Thermochemical liquefaction of rice husk for bio-oil production with sub- and supercritical ethanol as solvent

•The liquefaction characteristics of rice husk in ethanol were systematically studied.•Too high temperature and solvent filling ratio resulted in lower bio-oil yields.•The bio-oil yields declined continuously with the increment of solid–liquid ratio.•NaOH was certified to be an ideal catalyst for rice husk liquefaction.•The bio-oils mainly consisted of phenolic compounds, long-chain alkanes and esters.

Rice husk was converted into bio-oil via thermochemical liquefaction with ethanol as solvent in an autoclave (500 mL). The influences of reaction parameters on the yields of liquefaction products were investigated. Liquefaction experiments were performed at various reaction temperatures (T, 513–633 K), solid–liquid ratios (R1, 5–15%), and solvent filling ratios (R2, 10–30%) with or without catalyst. Two types of catalysts were involved, including iron-based catalysts (FeSO4 and FeS) and alkali metal compounds (NaCO3 and NaOH). The dosage of catalyst (R3) was also optimized.
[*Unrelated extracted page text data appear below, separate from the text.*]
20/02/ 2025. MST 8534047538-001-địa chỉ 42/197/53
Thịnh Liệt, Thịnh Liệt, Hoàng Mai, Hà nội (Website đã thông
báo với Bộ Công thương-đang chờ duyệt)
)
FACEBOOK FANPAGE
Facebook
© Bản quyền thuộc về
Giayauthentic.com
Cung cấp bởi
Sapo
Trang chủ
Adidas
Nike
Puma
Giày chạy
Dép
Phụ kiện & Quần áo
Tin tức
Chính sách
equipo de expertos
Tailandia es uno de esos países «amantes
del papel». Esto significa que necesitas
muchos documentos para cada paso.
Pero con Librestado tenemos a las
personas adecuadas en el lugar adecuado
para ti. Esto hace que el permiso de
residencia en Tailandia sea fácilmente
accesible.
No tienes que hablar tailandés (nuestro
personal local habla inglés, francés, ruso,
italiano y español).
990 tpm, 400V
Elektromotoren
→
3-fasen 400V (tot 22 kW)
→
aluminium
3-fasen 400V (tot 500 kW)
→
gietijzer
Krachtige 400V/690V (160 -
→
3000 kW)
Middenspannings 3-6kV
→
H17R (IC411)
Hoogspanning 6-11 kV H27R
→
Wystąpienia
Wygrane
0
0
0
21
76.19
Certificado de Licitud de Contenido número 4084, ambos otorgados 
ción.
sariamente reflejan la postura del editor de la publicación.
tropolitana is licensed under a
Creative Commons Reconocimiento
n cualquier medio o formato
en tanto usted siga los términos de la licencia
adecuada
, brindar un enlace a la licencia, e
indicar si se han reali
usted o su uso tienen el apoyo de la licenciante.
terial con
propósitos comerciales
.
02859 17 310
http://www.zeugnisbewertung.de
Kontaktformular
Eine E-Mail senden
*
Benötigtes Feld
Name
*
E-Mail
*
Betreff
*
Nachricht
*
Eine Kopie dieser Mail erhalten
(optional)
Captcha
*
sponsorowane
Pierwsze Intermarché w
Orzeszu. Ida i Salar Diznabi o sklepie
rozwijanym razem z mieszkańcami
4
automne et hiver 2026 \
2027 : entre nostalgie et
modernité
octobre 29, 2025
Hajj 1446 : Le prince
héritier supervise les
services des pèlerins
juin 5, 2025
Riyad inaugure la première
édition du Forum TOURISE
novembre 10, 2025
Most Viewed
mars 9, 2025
Without catalyst, the bio-oil yields ranged from 11.8% to 24.2%, depending on T, R1 and R2. And the bio-oil yields increased firstly and then decreased with increasing T and R2, while the bio-oil yields continuously declined with increasing R1. NaOH was certified to be an ideal catalyst for rice husk liquefaction and the optimal dosage was approximately 10%. The obtained bio-oils had much higher caloric values of 20.9–24.8 MJ/kg compared to 14.9 MJ/kg for the crude rice husk sample. Without catalyst, the main components of bio-oil were phenolic compounds. In the case of NaOH as catalyst, long-chain alkanes were the major compositions of bio-oil.